_Problem description_
Reproduce the complete set of records exactly. No picture is to appear in the copy.

Items listed in a dataset:
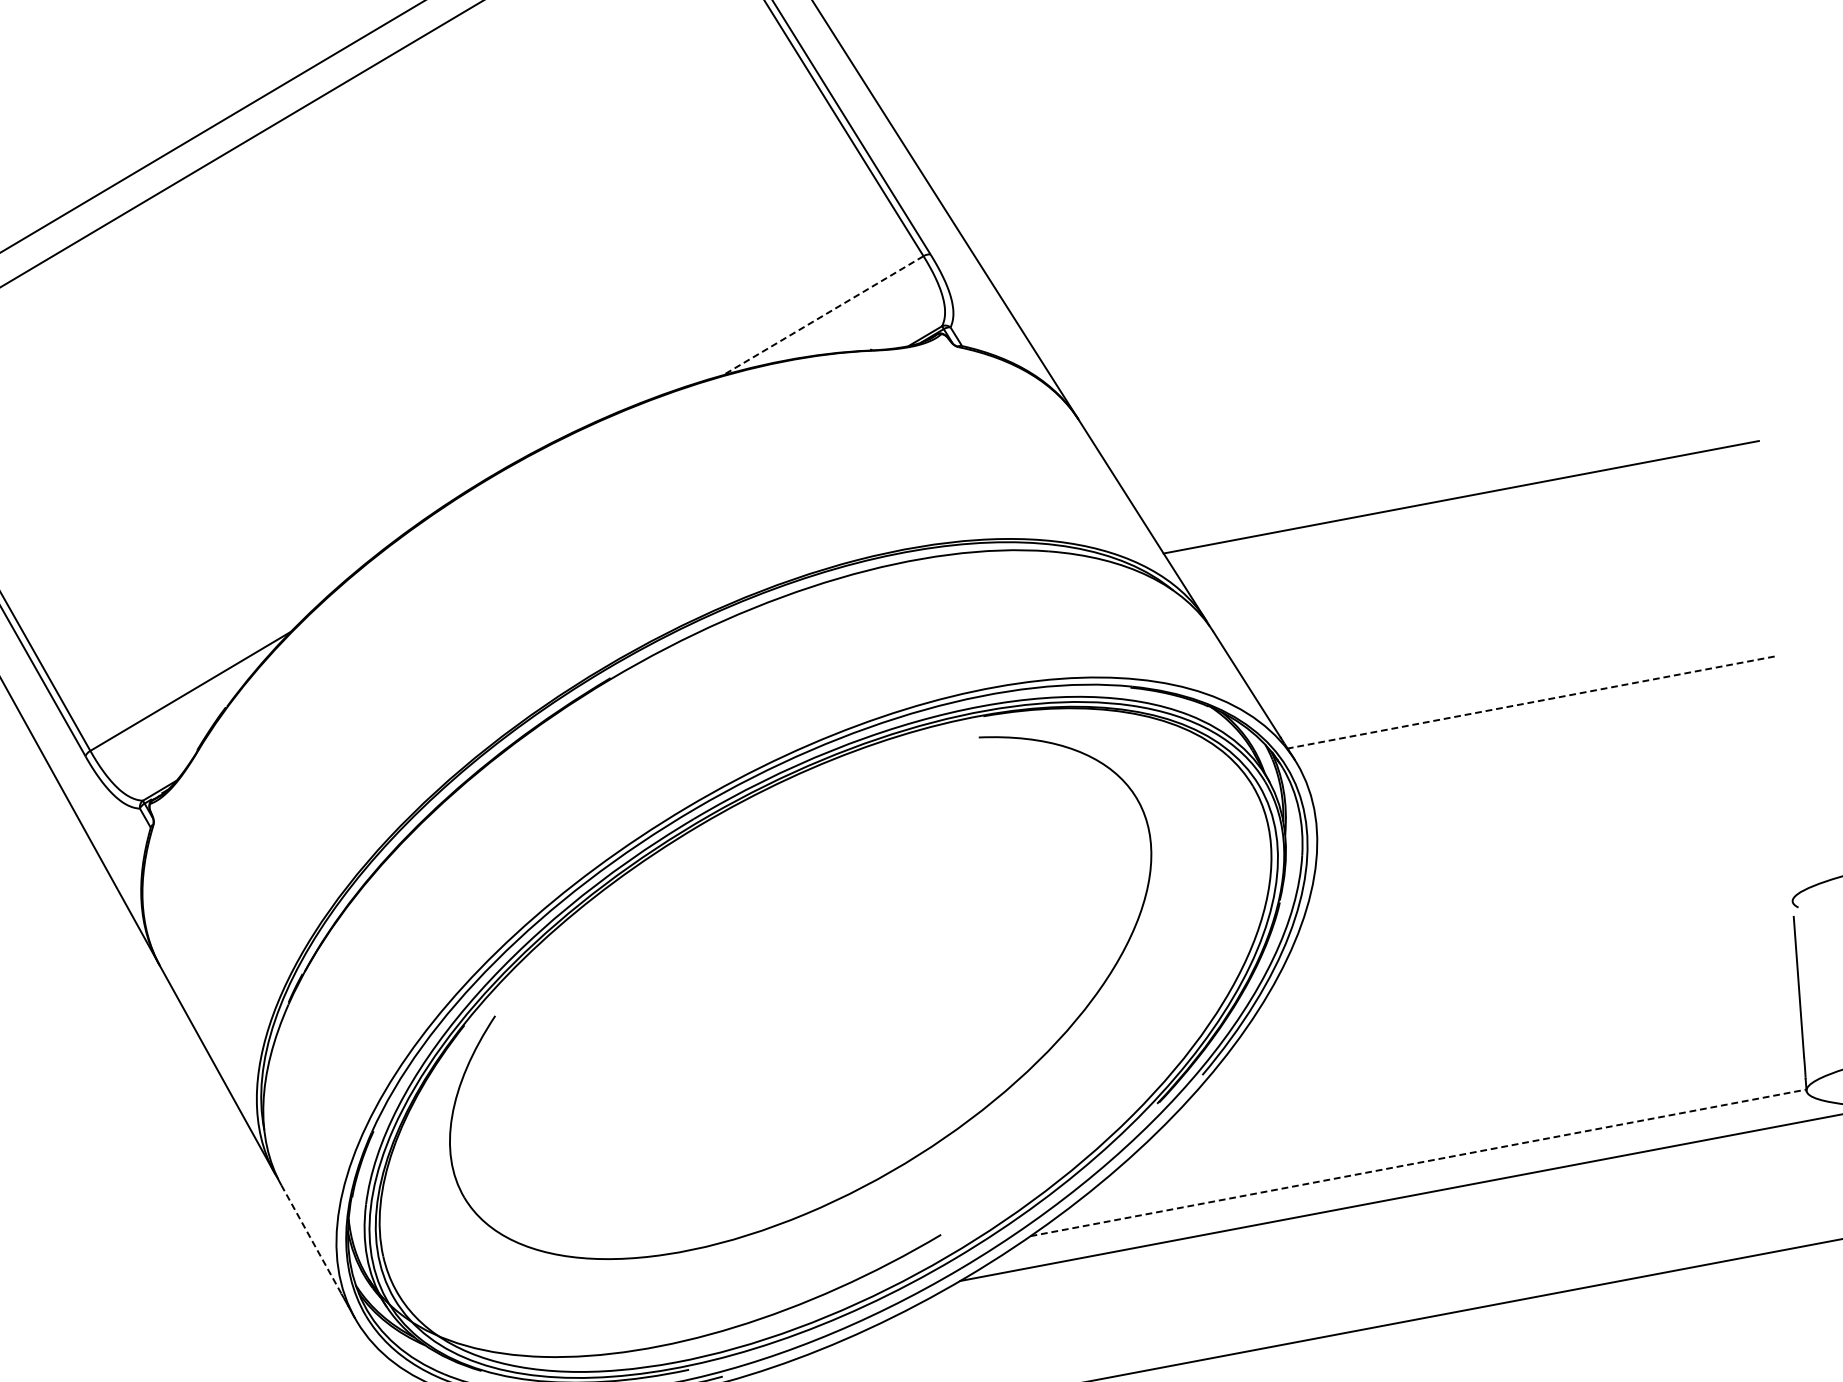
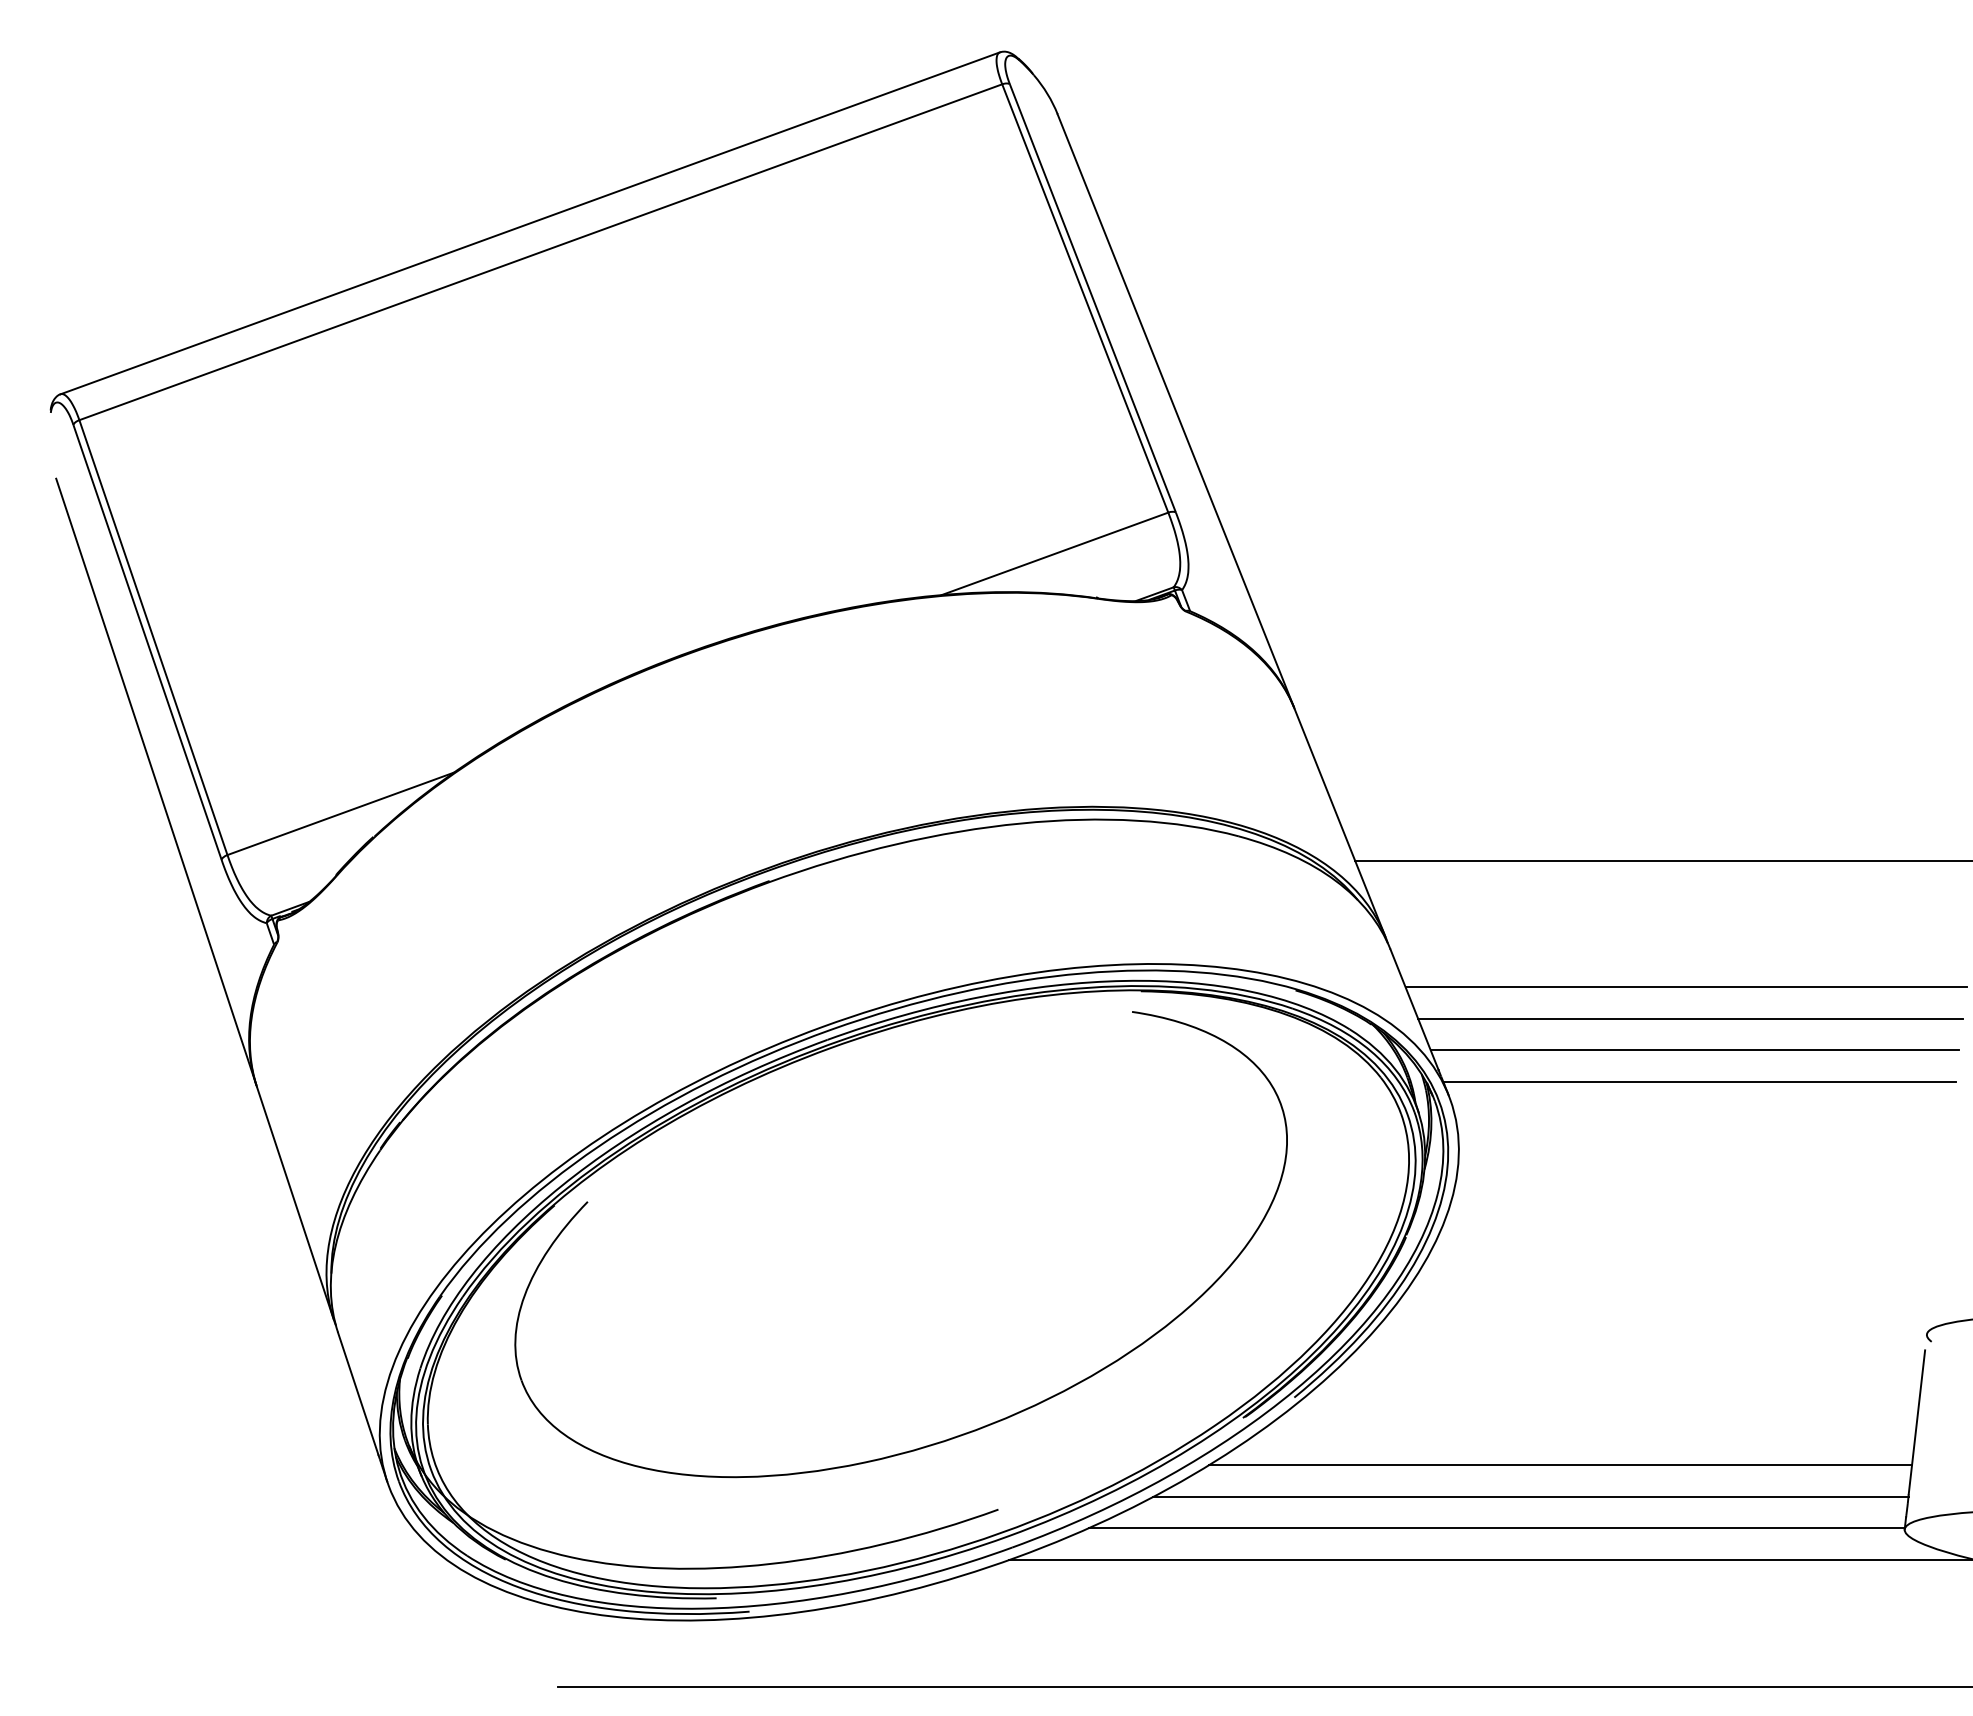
line: (822, 315) -> (1054, 553), dashed -> solid
line: (1500, 614) -> (1685, 987), added
line: (1511, 644) -> (1690, 1019), added
line: (1520, 673) -> (1694, 1050), added
line: (1531, 702) -> (1699, 1082), dashed -> solid
line: (1467, 1091) -> (1560, 1465), added
line: (1444, 1126) -> (1530, 1496), added
line: (1418, 1163) -> (1496, 1528), dashed -> solid
line: (311, 1240) -> (358, 1394), dashed -> solid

_Result of this exercise_
line: (822, 315) -> (1054, 553), dashed -> solid
line: (1500, 614) -> (1685, 987), added
line: (1511, 644) -> (1690, 1019), added
line: (1520, 673) -> (1694, 1050), added
line: (1531, 702) -> (1699, 1082), dashed -> solid
line: (1467, 1091) -> (1560, 1465), added
line: (1444, 1126) -> (1530, 1496), added
line: (1418, 1163) -> (1496, 1528), dashed -> solid
line: (311, 1240) -> (358, 1394), dashed -> solid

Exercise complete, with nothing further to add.